Until now. Now, I’m hooked.
Whenever Ka is out, whenever she’s in the bath, whenever she’s busy in the kitchen (where she belongs) she’ll hear the familiar opening greeting tones of the PS3 machine as it’s lights turn to green and the familiar wavy, graphic curls across the screen.
So, on Saturday, as soon as Ka closed the front door behind her, the PS3 button was pressed, the welcome tones rang out and the curvy welcome graphic was back on the screen, loading the machine’s interactive menu. Before long I was darting around the streets of the Holy Land, slitting bad guys throats, climbing tall towers, rescuing women being wrongly accused of thieving, struggling to pickpocket suspicious looking characters and generally being rather wonderful. A superhero in the brutal age of the Crusades.
Just as I was racing into a new town on my stolen horse, my mobile rang. Chaz interrupted.
Chaz, being the seasoned pro, when it comes to PS3, was supposed to be coming round to help me out with ‘Creed’ as he’d completed it two or three years previously. Apparently he’s now got the third ‘Creed’ game, received two Christmases ago, still in it’s packaging. Good for you and your packaging, I thought, just tell me how to successfully pickpocket this grumpy, old git with the beard will you?
As it turned out, my attempts at pickpocketing were far superior to Chaz’s, who got slaughtered on more than one occasion. He’d perhaps lost his touch, either that, or there was a reason the third ‘Creed’ game was still in it’s packaging.
It turns out you’ve got to press the circle button, and keep it pressed, otherwise the mark, swings round, accuses you, and shouts for the city’s guards to run after you and eventually either slice you to death or chase you into the canal, where you swiftly drown, because, it turns out, the assassin can’t swim!
I couldn’t believe that part.
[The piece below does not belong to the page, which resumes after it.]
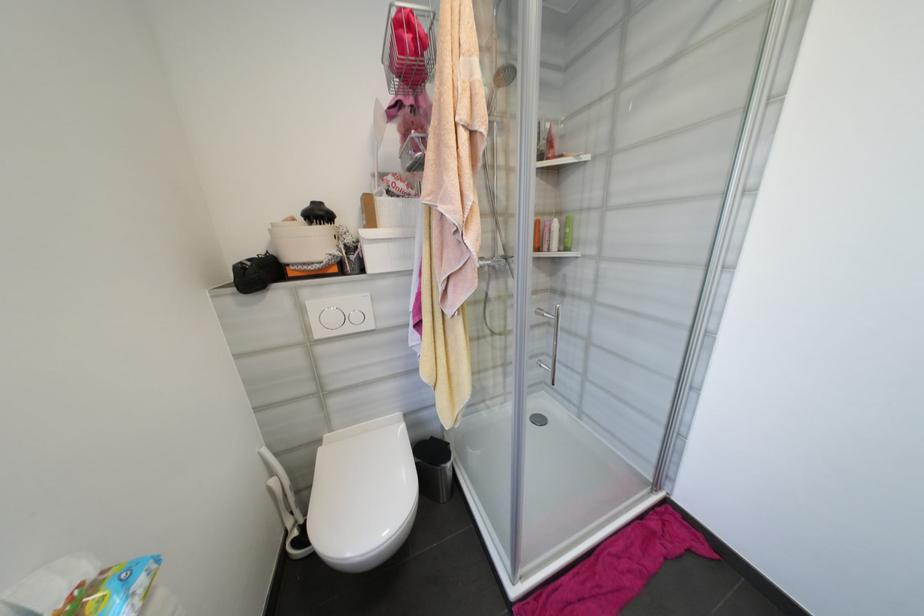
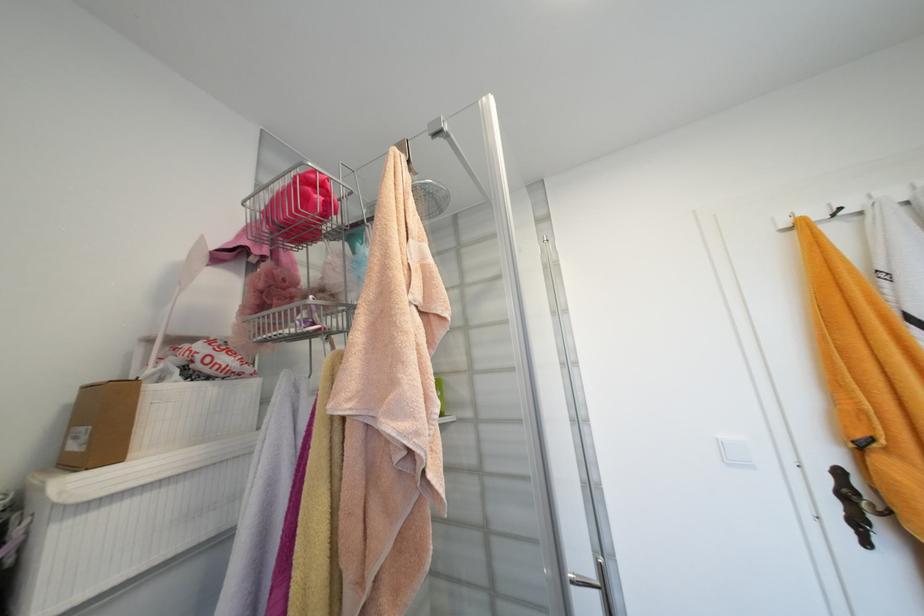
Locate, in the second image, the point that corresponds to (419,124) in the first image.

(289, 282)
An assassin that can’t swim?! Ridiculous!
How does this supposed assassin then come up on to the beach and remove his rubber swim suit to reveal and perfectly ironed evening suit underneath, just in time for cocktails? (Saying that, I’m not sure they drank cocktails in the Holy Land during the Crusades… probably against their religion or something… whereas slitting somebody’s throat was perfectly acceptable).
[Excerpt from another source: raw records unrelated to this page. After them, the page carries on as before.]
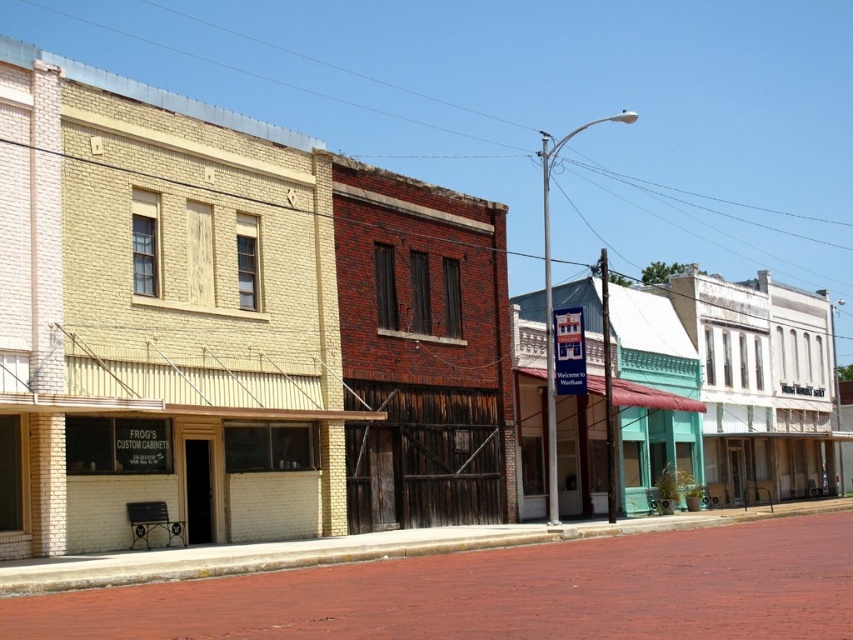
Question: Which of the following is the farthest from the observer?

Choices:
 (A) green painted wood storefront at center
 (B) white wooden storefront at center

Answer: (B)

Question: Which object is farther from the camera taking this photo?

Choices:
 (A) white wooden storefront at center
 (B) green painted wood storefront at center

Answer: (A)

Question: Which point is closer to the camera?

Choices:
 (A) white wooden storefront at center
 (B) green painted wood storefront at center

Answer: (B)

Question: Can you confirm if white wooden storefront at center is positioned above green painted wood storefront at center?

Choices:
 (A) no
 (B) yes

Answer: (A)

Question: Can you confirm if white wooden storefront at center is positioned to the left of green painted wood storefront at center?

Choices:
 (A) no
 (B) yes

Answer: (A)

Question: In this image, where is white wooden storefront at center located relative to green painted wood storefront at center?

Choices:
 (A) left
 (B) right

Answer: (B)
Anyway, Chaz soon got bored of watching me struggle to climb the city walls and before long we were back in ‘Motor Storm’ again, a game we discovered from Kenny’s pile a few weeks back. Once more we were racing through the ridiculously bumpy terrain and mountains of Monument Valley. Throughout the game you get to race in seven different kinds of vehicles which range from bikes and buggies to racing trucks and rigs, all with different handling and capabilities. All crazy nonsense, of course, with massive, twisting tracks, vehicle boost controls, incredibly over the top crashes which involve bits of vehicle flying everywhere and pilots, mangled in crumpled rally cars or flung over mountain ledges. Slow motion replays illustrate exactly how you’re pilot meets his glorious maker before magically coming back to life in a fully regenerated, roadworthy, vehicle at exactly the point on the lap where fate conspired against you. All the while Bobbie Gillespie, and Primal Scream, blasts through the television speakers at you along with the growling of your engine, the explosions, the squelching of the mud under your tyres and the horns that signal the end of a lap, some of them sounding suspiciously like the horrendous winds of the vuvuzelas.
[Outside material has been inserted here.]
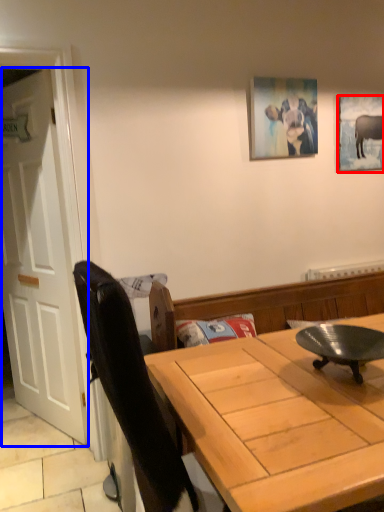
Question: Among these objects, which one is farthest to the camera, picture frame (highlighted by a red box) or door (highlighted by a blue box)?

Choices:
 (A) picture frame
 (B) door

Answer: (A)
Anyway, the horn was soon sounded on my PS3 fun as Ka arrived home and, after around an hour of watching the tv in the bedroom, I eventually allowed her into the living room and turned the shiny black box off.
That was it for one day. My fun was over. After that it was boring old Saturday night tv. I had been hoping that the boring Saturday night tv would be enough to send Ka off to sleepy land on the couch, and me off to the Holy Land again, but it wasn’t to be. Hopefully Kenny stays in Oz for at least another year, that way I may just get to complete my mission as disgraced Assassin, Altaïr ibn-La'Ahad (just as well, I'm writing that and not pronouncing it).